The central dilemma within this anthology is the question of what it truly aims to be: Am I supposed to understand translation, or am I supposed to understand classical Chinese poetry? The tension lasts throughout the volume, feeding a hidden narrative that enables the book to be read beginning to end more easily than most anthologies, whose historical or thematic organizations lead to random browsing instead of cover-to-cover relationships.

Yet the New Directions Anthology is driven by more interior conflict than this one alone: in Weinberger's introduction, where he outlines the trajectory of Chinese poetry's merging into the lane of 20th-century American literature, he hints at a few more spots of stress, as well. Beginning with a narrative of how Ezra Pound came to translate the poems of Cathay, and then delineating how Kenneth Rexroth, William Carlos Williams, Gary Snyder, and David Hinton—the five translators whose work this volume showcases—came to translation of Chinese poetry, Weinberger writes, "in 1909 . . . a poet like Li Po sounded like this (the translator is L. Cranmer-Byng):

And now Spring beckons with verdant hand,
And Nature's wealth of eloquence doth win
Forth to the fragrant-bowered nectarine,
Where my dear friends abide, a careless band.

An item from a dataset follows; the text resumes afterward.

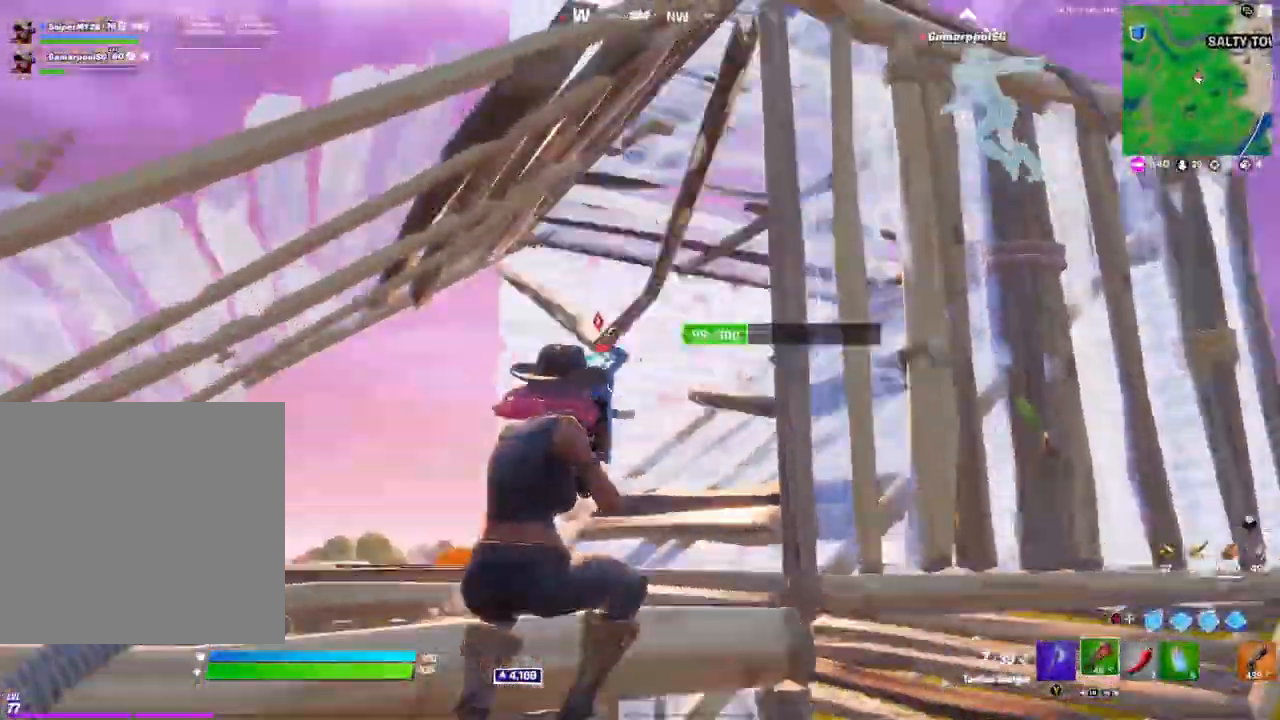
Gameplay with a controller (Xbox layout); each line is a JSON object with the inputs held at the frame after it (dt_ms = milliseconds from this image to that frame). "events" lists button and stick changes between this image and that frame as [ms after this image, input, new state], when the widget could be followed in between.
{"dt_ms": 500, "buttons": [], "left_stick": "down", "right_stick": "center", "events": [[67, "right_stick", "center"], [117, "right_stick", "left"], [200, "right_stick", "center"], [300, "left_stick", "down"]]}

But by 1915, here was Li Po, as translated by Pound:

Desolate castle, the sky, the wide desert.
There is no wall left to this village.
Bones white with a thousand frosts,
High heaps, covered with trees and grass;
Who brought this to pass?

(The translations are not, fortunately, of the same poem). The tension here is one central to poet-translators everywhere, and that is between naturalization and revolution. That is, will the language of the translation fit naturally into contemporary poetic syntax, or will it seek to revolutionize the language of poetry with the introduction of a new idiom?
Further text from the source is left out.